1. ## Functions

Let $f_1(x)$ and $f_2(x)$ be odd and even functions respectively. How can we construct an even function out of these?

2. Plenty of ways, but why can't you just take $f_2(x)$ as the even function? What's the point of using $f_1(x)$ in constructing an even function?

Edit: In case you mean you need to construct an even function from only $f_1(x)$, some simple ways would be to take the absolute value or square the function.

$g(x)=|f_1(x)|$

$h(x)=(f_1(x))^2$

These would both be even functions.

3. What does "construct out of them" mean?

4. Originally Posted by drumist
Plenty of ways, but why can't you just take $f_2(x)$ as the even function?

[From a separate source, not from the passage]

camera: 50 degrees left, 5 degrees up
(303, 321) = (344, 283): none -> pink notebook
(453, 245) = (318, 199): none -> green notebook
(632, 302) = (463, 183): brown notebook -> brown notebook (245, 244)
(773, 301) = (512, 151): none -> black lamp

What's the point of using $f_1(x)$ in constructing an even function?

Edit: In case you mean you need to construct an even function from only $f_1(x)$, some simple ways would be to take the absolute value or square the function.

$g(x)=|f_1(x)|$

$h(x)=(f_1(x))^2$

These would both be even functions.
And if you really have to use both functions, so would $|f_1(x)|+ f_2(x)$ and $(f_1(x))^2+ f_2(x)$.

Now, if the problem had been to construct an even function from two odd functions, that would have been a little more interesting!

5. Also their composition{ g(x) = f1(f2(x)) and h(x) = f2(f1(x)) } are even!